TASK DIRECTIONS -> All lines from the one containing "Niedertemperaturheizung können je" to the end of the entries below should be output exactly as they appear. No other lines should be output.

^^^^

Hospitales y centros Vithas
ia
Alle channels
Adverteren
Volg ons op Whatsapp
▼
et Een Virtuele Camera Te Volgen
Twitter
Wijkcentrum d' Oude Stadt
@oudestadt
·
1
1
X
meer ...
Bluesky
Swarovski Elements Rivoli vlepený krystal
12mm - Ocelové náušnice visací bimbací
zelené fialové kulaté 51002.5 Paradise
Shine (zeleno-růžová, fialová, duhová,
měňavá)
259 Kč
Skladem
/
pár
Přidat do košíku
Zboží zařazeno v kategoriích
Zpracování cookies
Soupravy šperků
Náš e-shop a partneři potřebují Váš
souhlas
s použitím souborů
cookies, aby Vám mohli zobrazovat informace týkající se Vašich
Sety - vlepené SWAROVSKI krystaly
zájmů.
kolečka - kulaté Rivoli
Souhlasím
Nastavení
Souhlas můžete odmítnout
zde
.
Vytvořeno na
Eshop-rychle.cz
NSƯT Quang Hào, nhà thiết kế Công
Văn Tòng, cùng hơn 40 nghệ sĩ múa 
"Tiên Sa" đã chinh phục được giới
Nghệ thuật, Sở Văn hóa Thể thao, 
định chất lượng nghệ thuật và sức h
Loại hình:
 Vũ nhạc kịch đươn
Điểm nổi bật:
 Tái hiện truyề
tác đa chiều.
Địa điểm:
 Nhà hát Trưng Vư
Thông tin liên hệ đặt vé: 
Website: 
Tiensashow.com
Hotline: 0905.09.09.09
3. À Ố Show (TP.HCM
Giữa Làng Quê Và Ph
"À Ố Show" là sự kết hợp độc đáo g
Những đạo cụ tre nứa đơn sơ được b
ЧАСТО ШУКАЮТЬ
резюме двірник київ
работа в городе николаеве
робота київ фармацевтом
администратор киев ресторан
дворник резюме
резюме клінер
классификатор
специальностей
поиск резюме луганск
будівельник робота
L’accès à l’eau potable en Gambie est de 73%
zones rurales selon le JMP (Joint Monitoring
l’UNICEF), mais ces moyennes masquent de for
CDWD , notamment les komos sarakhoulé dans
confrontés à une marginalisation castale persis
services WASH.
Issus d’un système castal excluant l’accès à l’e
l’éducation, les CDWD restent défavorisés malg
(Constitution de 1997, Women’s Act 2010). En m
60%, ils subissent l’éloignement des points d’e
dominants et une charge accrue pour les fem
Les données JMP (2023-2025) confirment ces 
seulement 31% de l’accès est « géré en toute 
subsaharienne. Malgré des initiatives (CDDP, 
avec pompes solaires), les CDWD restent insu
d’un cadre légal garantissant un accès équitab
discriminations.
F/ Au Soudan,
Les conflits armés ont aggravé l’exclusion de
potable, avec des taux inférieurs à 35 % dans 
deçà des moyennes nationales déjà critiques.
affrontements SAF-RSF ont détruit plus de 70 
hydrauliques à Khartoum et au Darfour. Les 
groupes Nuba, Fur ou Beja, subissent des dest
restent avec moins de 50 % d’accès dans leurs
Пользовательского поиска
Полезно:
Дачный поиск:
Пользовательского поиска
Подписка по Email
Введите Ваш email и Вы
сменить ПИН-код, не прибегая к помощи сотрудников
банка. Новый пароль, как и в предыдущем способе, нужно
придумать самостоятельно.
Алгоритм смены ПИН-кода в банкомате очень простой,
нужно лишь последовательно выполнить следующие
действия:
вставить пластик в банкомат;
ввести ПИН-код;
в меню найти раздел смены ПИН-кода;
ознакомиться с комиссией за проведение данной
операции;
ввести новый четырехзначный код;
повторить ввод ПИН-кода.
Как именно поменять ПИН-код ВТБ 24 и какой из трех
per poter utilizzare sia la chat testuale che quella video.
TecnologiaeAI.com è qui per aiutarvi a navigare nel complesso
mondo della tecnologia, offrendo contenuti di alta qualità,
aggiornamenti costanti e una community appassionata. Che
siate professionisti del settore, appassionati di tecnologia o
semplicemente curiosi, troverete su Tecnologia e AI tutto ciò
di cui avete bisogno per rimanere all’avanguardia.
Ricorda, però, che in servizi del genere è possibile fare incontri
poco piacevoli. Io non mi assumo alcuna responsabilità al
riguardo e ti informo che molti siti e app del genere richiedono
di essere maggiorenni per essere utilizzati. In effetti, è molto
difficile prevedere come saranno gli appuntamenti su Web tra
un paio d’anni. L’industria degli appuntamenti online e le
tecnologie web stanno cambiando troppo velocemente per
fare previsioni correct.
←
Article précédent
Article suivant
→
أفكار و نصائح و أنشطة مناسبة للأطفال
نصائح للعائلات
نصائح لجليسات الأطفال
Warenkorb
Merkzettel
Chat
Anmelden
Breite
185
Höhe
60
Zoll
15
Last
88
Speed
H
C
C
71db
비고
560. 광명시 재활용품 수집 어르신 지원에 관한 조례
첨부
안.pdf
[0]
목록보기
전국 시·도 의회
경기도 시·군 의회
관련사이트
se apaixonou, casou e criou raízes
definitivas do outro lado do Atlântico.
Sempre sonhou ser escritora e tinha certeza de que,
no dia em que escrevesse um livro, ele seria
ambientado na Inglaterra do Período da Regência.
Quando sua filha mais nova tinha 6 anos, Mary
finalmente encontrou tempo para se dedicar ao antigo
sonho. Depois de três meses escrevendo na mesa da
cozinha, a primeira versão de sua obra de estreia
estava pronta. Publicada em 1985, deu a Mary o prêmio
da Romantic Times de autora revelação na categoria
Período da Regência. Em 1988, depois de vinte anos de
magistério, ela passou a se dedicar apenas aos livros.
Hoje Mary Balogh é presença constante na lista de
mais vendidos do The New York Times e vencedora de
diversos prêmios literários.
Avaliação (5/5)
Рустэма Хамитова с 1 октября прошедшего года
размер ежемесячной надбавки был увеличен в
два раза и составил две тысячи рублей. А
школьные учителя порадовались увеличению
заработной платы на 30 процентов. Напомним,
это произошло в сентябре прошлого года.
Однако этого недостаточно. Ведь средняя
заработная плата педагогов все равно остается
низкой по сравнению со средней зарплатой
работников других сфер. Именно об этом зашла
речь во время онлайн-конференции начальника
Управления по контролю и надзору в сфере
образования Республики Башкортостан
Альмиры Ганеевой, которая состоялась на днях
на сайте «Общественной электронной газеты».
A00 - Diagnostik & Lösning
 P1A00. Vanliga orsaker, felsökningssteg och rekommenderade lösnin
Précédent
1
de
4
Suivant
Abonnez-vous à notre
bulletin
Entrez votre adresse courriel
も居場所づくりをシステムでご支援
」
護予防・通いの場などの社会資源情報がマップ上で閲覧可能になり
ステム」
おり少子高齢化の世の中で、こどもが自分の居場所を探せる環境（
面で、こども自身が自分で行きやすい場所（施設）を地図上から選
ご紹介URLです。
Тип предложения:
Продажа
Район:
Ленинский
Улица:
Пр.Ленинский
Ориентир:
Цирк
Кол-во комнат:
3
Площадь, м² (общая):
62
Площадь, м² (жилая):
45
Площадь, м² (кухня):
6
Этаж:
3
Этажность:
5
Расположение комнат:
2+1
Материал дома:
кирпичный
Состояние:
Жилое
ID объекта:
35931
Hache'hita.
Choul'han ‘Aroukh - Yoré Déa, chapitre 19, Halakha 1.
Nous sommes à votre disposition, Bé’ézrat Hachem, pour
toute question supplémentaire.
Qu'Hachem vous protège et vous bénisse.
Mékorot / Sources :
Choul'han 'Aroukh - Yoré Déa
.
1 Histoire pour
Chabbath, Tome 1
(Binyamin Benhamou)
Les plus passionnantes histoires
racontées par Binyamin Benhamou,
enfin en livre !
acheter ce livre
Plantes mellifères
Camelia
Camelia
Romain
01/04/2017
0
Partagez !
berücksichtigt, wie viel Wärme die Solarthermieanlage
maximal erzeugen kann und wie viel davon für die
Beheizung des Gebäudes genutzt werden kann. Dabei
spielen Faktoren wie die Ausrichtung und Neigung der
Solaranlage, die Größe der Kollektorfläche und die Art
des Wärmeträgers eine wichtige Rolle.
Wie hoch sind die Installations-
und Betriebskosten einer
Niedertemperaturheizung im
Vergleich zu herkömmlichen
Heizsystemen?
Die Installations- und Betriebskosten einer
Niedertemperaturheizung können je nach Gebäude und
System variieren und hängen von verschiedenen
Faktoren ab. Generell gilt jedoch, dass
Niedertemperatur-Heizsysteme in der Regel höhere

^^^^

RESULT OF THIS TASK ->
Niedertemperaturheizung können je nach Gebäude und
System variieren und hängen von verschiedenen
Faktoren ab. Generell gilt jedoch, dass
Niedertemperatur-Heizsysteme in der Regel höhere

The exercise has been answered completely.